_Direction_.
Rewrite all of the data below, changing each "common name" to "vernacular name" and keeping everything else the same. Leave out the picture lines.

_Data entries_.

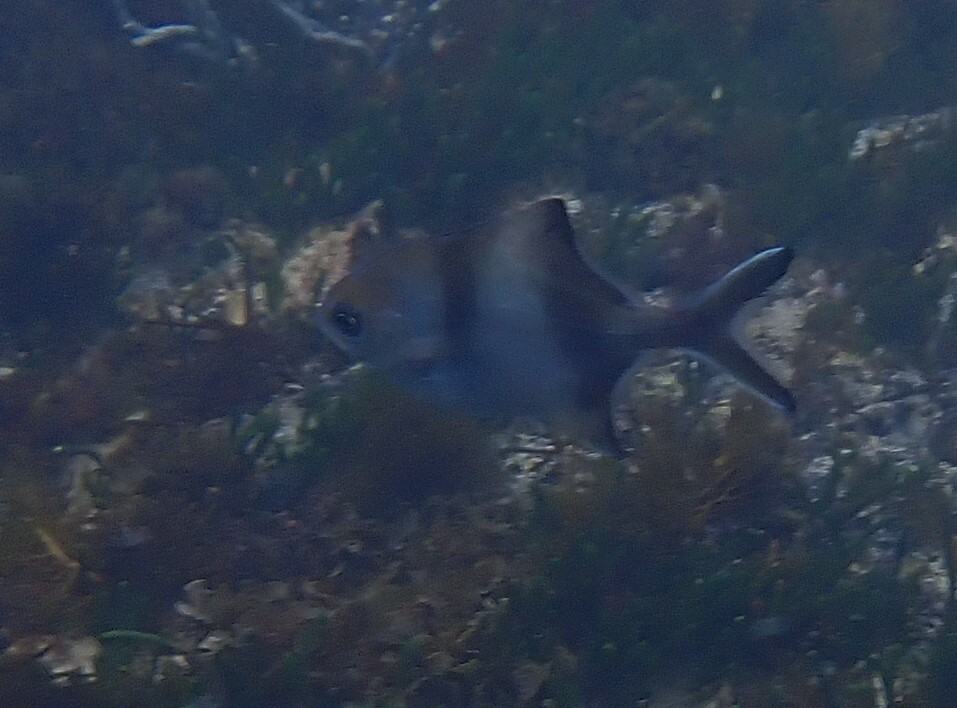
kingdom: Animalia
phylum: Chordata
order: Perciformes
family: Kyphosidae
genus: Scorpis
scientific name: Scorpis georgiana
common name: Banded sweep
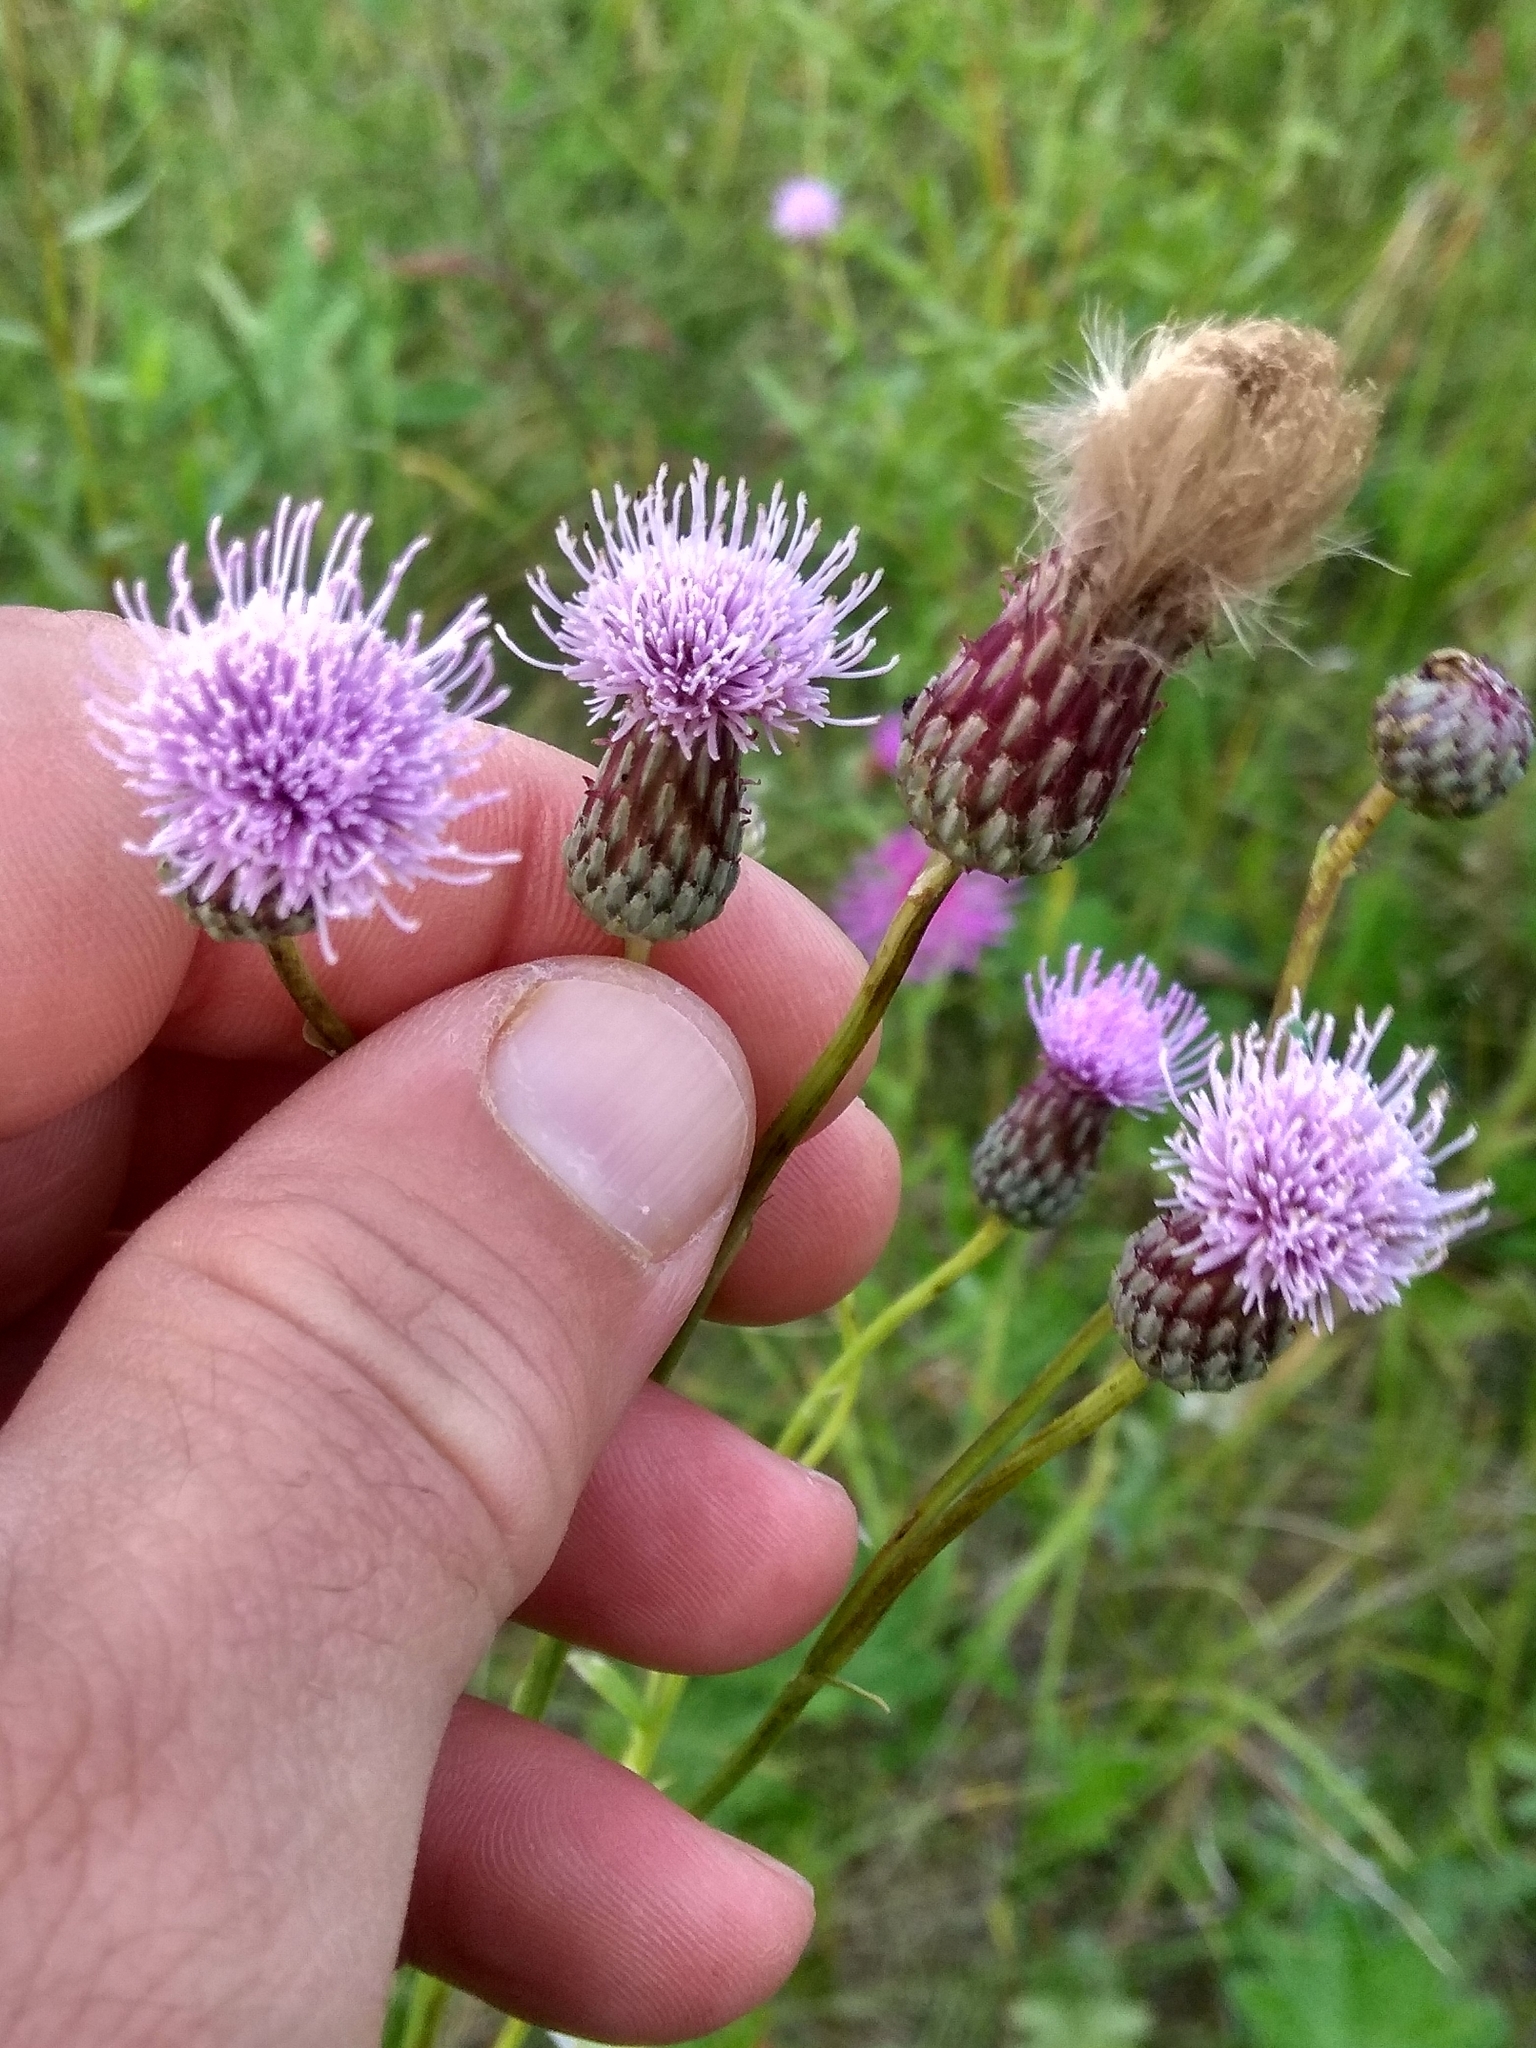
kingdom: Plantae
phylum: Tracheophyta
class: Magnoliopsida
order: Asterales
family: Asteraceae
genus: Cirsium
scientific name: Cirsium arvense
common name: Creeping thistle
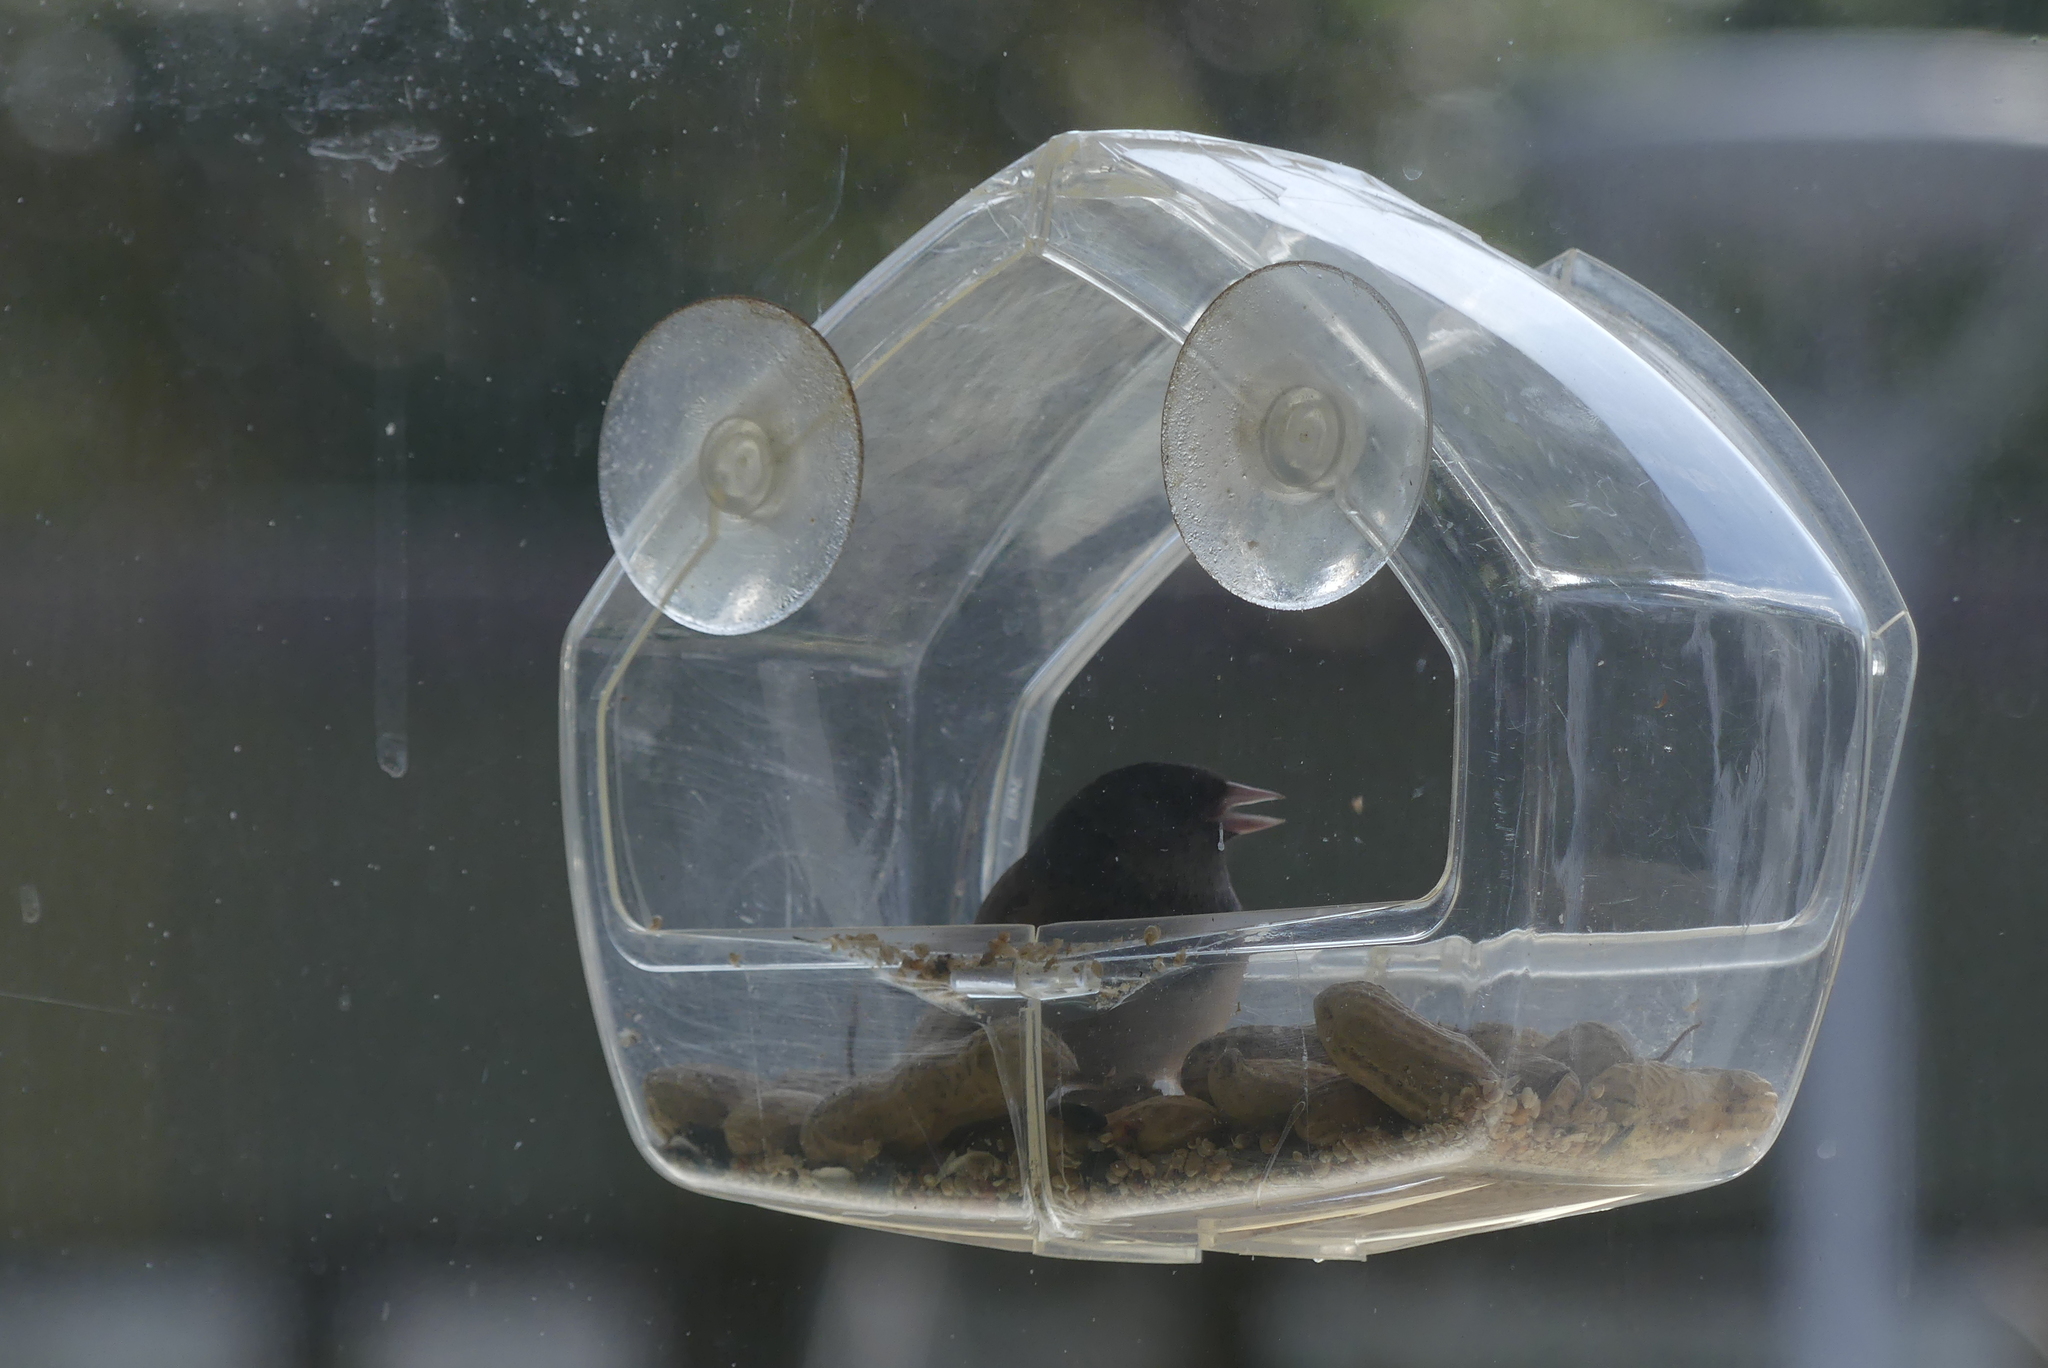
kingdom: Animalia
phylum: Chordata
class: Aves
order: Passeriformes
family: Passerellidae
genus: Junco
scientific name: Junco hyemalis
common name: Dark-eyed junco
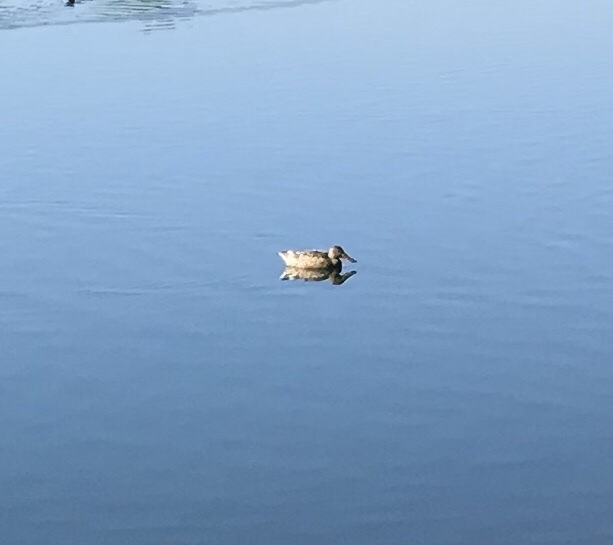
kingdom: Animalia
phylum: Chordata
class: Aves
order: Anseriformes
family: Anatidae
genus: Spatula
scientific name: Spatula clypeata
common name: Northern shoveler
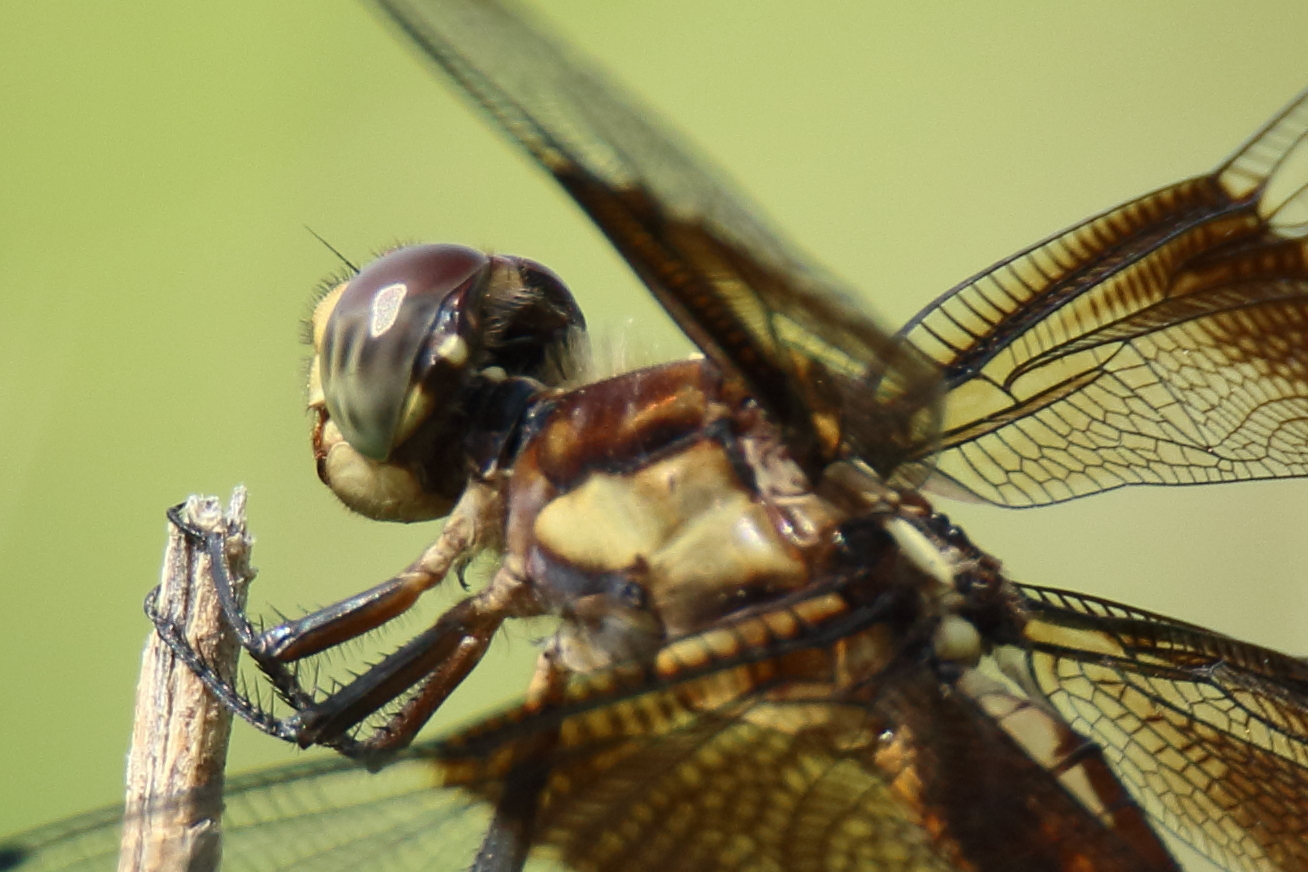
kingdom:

_Task output_.
kingdom: Animalia
phylum: Chordata
order: Perciformes
family: Kyphosidae
genus: Scorpis
scientific name: Scorpis georgiana
vernacular name: Banded sweep
kingdom: Plantae
phylum: Tracheophyta
class: Magnoliopsida
order: Asterales
family: Asteraceae
genus: Cirsium
scientific name: Cirsium arvense
vernacular name: Creeping thistle
kingdom: Animalia
phylum: Chordata
class: Aves
order: Passeriformes
family: Passerellidae
genus: Junco
scientific name: Junco hyemalis
vernacular name: Dark-eyed junco
kingdom: Animalia
phylum: Chordata
class: Aves
order: Anseriformes
family: Anatidae
genus: Spatula
scientific name: Spatula clypeata
vernacular name: Northern shoveler
kingdom:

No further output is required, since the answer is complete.